Теперь все достанется не монастырю, а брату, и он уже не посмеет отказаться от наследства, так как оно теперь родовое и все равно перейдет к его детям...

«Я исполнила волю отца... — думала она. — Я завещала все монастырю...»

Раздался стук калитки, послышались чьи-то шаги, и, весь мокрый, с росинками на усах и бороде, к ней в будуар вошел Березин.

— Вы одна, Наташа, — сказал он. — Вы боитесь грома... Лиза послала меня к вам, чтобы вам не было страшно...

И, увидев ее, сидевшую у стола, он взял ее за руку.

Гроза уже проходила, молния сверкала реже, и в сумерках он не видал того, что лежало на столе.

— Natalie, — сказал он, и голос его задрожал. — Будьте моей женой! Вы богаты, я беден, но я люблю вас и дорого бы дал, чтобы вы тоже были бедны!

Она улыбнулась, подняла на него глаза, ей хотелось сказать ему, что она уже бедна, что все принадлежит уже не ей, а Николаю или его детям; но она почувствовала вдруг, как руки и ноги у нее похолодели и как замерло вдруг сердце. А затем у нее в глазах все позеленело, она хотела открыть рот, чтобы просить о помощи, но голова ее безнадежно свалилась на грудь, и всем телом она съехала со стула на пол...

Пустой случай

Иванов знал, что его брат Григорий, ссыльный, бежал с каторжных работ. Мать наводила о сосланном справки, и знатоки тюремного дела сообщили ей, что в этом еще радости мало, так как, по всей вероятности, он попался в руки стариков. Едва только молодого арестанта, сказали они, привозят на Сахалин, как старые каторжники подговаривают его бежать, разводят перед ним турусы на колесах, а затем по дороге отнимают у него деньги, убивают его и возвращаются назад. И все такие исчезнувшие новички официально числятся в бегах. Вот почему уже восьмой год мать не получает от сына никаких известий. И если бы он был жив, то, наверное, дал бы о себе знать. И она поверила в то, что говорили ей знатоки, записала раба божия Григория в святцы и каждое воскресенье в церкви подавала о нем за упокой.

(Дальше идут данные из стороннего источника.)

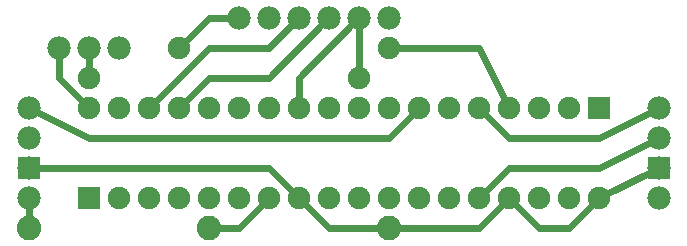
<source format=gtl>
G04 MADE WITH FRITZING*
G04 WWW.FRITZING.ORG*
G04 DOUBLE SIDED*
G04 HOLES PLATED*
G04 CONTOUR ON CENTER OF CONTOUR VECTOR*
%ASAXBY*%
%FSLAX23Y23*%
%MOIN*%
%OFA0B0*%
%SFA1.0B1.0*%
%ADD10C,0.075000*%
%ADD11C,0.078000*%
%ADD12C,0.082000*%
%ADD13R,0.075000X0.075000*%
%ADD14R,0.078000X0.078000*%
%ADD15C,0.024000*%
%LNCOPPER1*%
G90*
G70*
G54D10*
X590Y689D03*
X1290Y689D03*
X290Y589D03*
X1190Y589D03*
G54D11*
X390Y689D03*
X290Y689D03*
X190Y689D03*
X90Y489D03*
X90Y389D03*
X2190Y389D03*
X2190Y489D03*
X790Y789D03*
X890Y789D03*
X990Y789D03*
X1090Y789D03*
X1190Y789D03*
X1290Y789D03*
G54D10*
X1991Y489D03*
X1991Y189D03*
X1891Y489D03*
X1891Y189D03*
X1791Y489D03*
X1791Y189D03*
X1691Y489D03*
X1691Y189D03*
X290Y189D03*
X290Y489D03*
X390Y189D03*
X390Y489D03*
X490Y189D03*
X490Y489D03*
X590Y189D03*
X590Y489D03*
X690Y189D03*
X690Y489D03*
X790Y189D03*
X790Y489D03*
X890Y189D03*
X890Y489D03*
X990Y189D03*
X990Y489D03*
X1090Y189D03*
X1090Y489D03*
X1190Y189D03*
X1190Y489D03*
X1290Y189D03*
X1290Y489D03*
X1390Y189D03*
X1390Y489D03*
X1490Y189D03*
X1490Y489D03*
X1590Y189D03*
X1590Y489D03*
G54D11*
X90Y289D03*
X90Y189D03*
X2190Y289D03*
X2190Y189D03*
G54D12*
X1290Y89D03*
X690Y89D03*
X90Y89D03*
X690Y89D03*
G54D13*
X1991Y489D03*
X290Y189D03*
G54D14*
X90Y289D03*
X2190Y289D03*
G54D15*
X90Y121D02*
X90Y158D01*
D02*
X1090Y88D02*
X1011Y168D01*
D02*
X1590Y88D02*
X1323Y88D01*
D02*
X1671Y169D02*
X1590Y88D01*
D02*
X1258Y88D02*
X1090Y88D01*
D02*
X1790Y88D02*
X1711Y169D01*
D02*
X1891Y89D02*
X1790Y88D01*
D02*
X1971Y169D02*
X1891Y89D01*
D02*
X2016Y202D02*
X2164Y275D01*
D02*
X1691Y288D02*
X1611Y209D01*
D02*
X1691Y389D02*
X1611Y468D01*
D02*
X2163Y475D02*
X1990Y389D01*
D02*
X1990Y389D02*
X1691Y389D01*
D02*
X121Y289D02*
X890Y288D01*
D02*
X890Y288D02*
X970Y209D01*
D02*
X991Y589D02*
X991Y517D01*
D02*
X1169Y767D02*
X991Y589D01*
D02*
X1990Y288D02*
X1691Y288D01*
D02*
X2164Y375D02*
X1990Y288D01*
D02*
X791Y88D02*
X723Y88D01*
D02*
X870Y168D02*
X791Y88D01*
D02*
X1291Y389D02*
X1370Y468D01*
D02*
X117Y475D02*
X290Y389D01*
D02*
X290Y389D02*
X1291Y389D01*
D02*
X690Y688D02*
X511Y509D01*
D02*
X890Y688D02*
X690Y688D01*
D02*
X690Y589D02*
X890Y589D01*
D02*
X890Y589D02*
X1069Y767D01*
D02*
X969Y767D02*
X890Y688D01*
D02*
X611Y509D02*
X690Y589D01*
D02*
X190Y588D02*
X190Y658D01*
D02*
X270Y509D02*
X190Y588D01*
D02*
X290Y658D02*
X290Y617D01*
D02*
X1190Y758D02*
X1190Y617D01*
D02*
X1591Y690D02*
X1319Y689D01*
D02*
X1678Y515D02*
X1591Y690D01*
D02*
X691Y789D02*
X611Y709D01*
D02*
X760Y789D02*
X691Y789D01*
G04 End of Copper1*
M02*
</source>
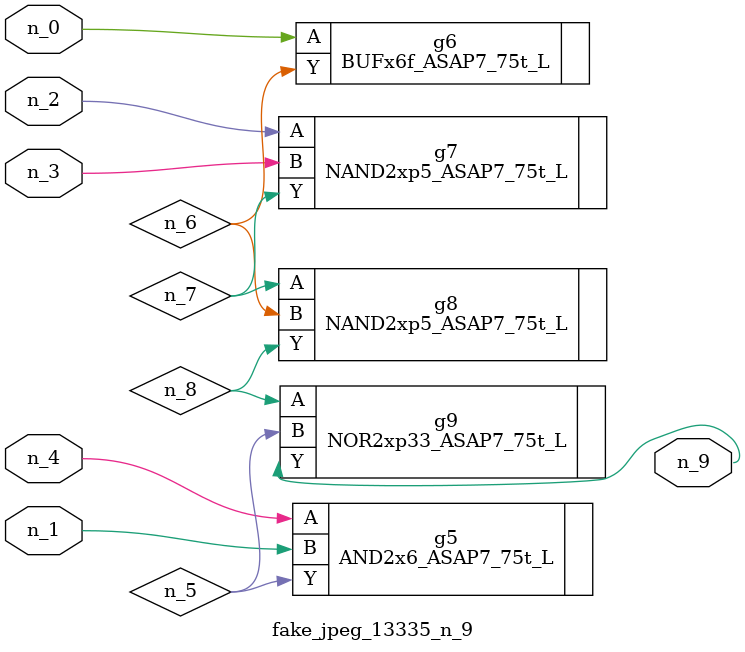
<source format=v>
module fake_jpeg_13335_n_9 (n_3, n_2, n_1, n_0, n_4, n_9);

input n_3;
input n_2;
input n_1;
input n_0;
input n_4;

output n_9;

wire n_8;
wire n_6;
wire n_5;
wire n_7;

AND2x6_ASAP7_75t_L g5 ( 
.A(n_4),
.B(n_1),
.Y(n_5)
);

BUFx6f_ASAP7_75t_L g6 ( 
.A(n_0),
.Y(n_6)
);

NAND2xp5_ASAP7_75t_L g7 ( 
.A(n_2),
.B(n_3),
.Y(n_7)
);

NAND2xp5_ASAP7_75t_L g8 ( 
.A(n_7),
.B(n_6),
.Y(n_8)
);

NOR2xp33_ASAP7_75t_L g9 ( 
.A(n_8),
.B(n_5),
.Y(n_9)
);


endmodule
</source>
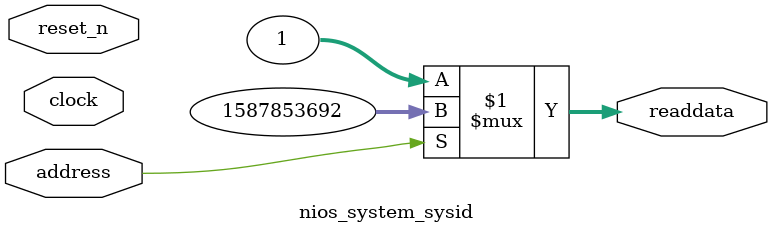
<source format=v>



// synthesis translate_off
`timescale 1ns / 1ps
// synthesis translate_on

// turn off superfluous verilog processor warnings 
// altera message_level Level1 
// altera message_off 10034 10035 10036 10037 10230 10240 10030 

module nios_system_sysid (
               // inputs:
                address,
                clock,
                reset_n,

               // outputs:
                readdata
             )
;

  output  [ 31: 0] readdata;
  input            address;
  input            clock;
  input            reset_n;

  wire    [ 31: 0] readdata;
  //control_slave, which is an e_avalon_slave
  assign readdata = address ? 1587853692 : 1;

endmodule



</source>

В ту ночь, когда его арестовали жандармы, его жена только что произвела на свет сынишку Витьку, и Ивановым стоило больших хлопот, чтобы об обыске и об аресте не узнала тогда же роженица. Теперь Витьке шел уже восьмой год, а Анна Федоровна так и осталась соломенной вдовой.

Чтобы избежать сплетен, пересудов и сожалений, Ивановы тогда же переехали на жительство в другой город и с тех пор жили все вместе в одной квартире.

Однажды вечером Иванов и Анна Федоровна были с знакомыми в театре, а затем отправились поужинать в ресторан. Когда лакей подавал им второе блюдо, случилась неприятность. Зазевавшись на что-то, он зацепился локтем за спинку стула, на котором сидел Иванов, и вылил весь соусник ему прямо на сюртук. Все бросились помогать Иванову, началась суматоха, и в конце концов вышел сам содержатель ресторана, извинился перед Ивановым, а лакею тут же, при всех, резко сказал:

— Убирайся вон! Ты у меня уже больше не служишь!

Иванову было жаль сюртука и в то же время было жаль и лакея, который должен был теперь остаться без места. Было неприятно, что пришлось обратить на себя внимание всего ресторана, считавшего его жертвою нерасторопности лакея; к тому же и соус стал проникать к самому телу. Ивановы не доужинали и уехали домой.

— Такая досада!.. — вздыхал по дороге Иванов. — Как нарочно, надел сюртук новый. Ты не знаешь, Нюся, бензином оттереть можно?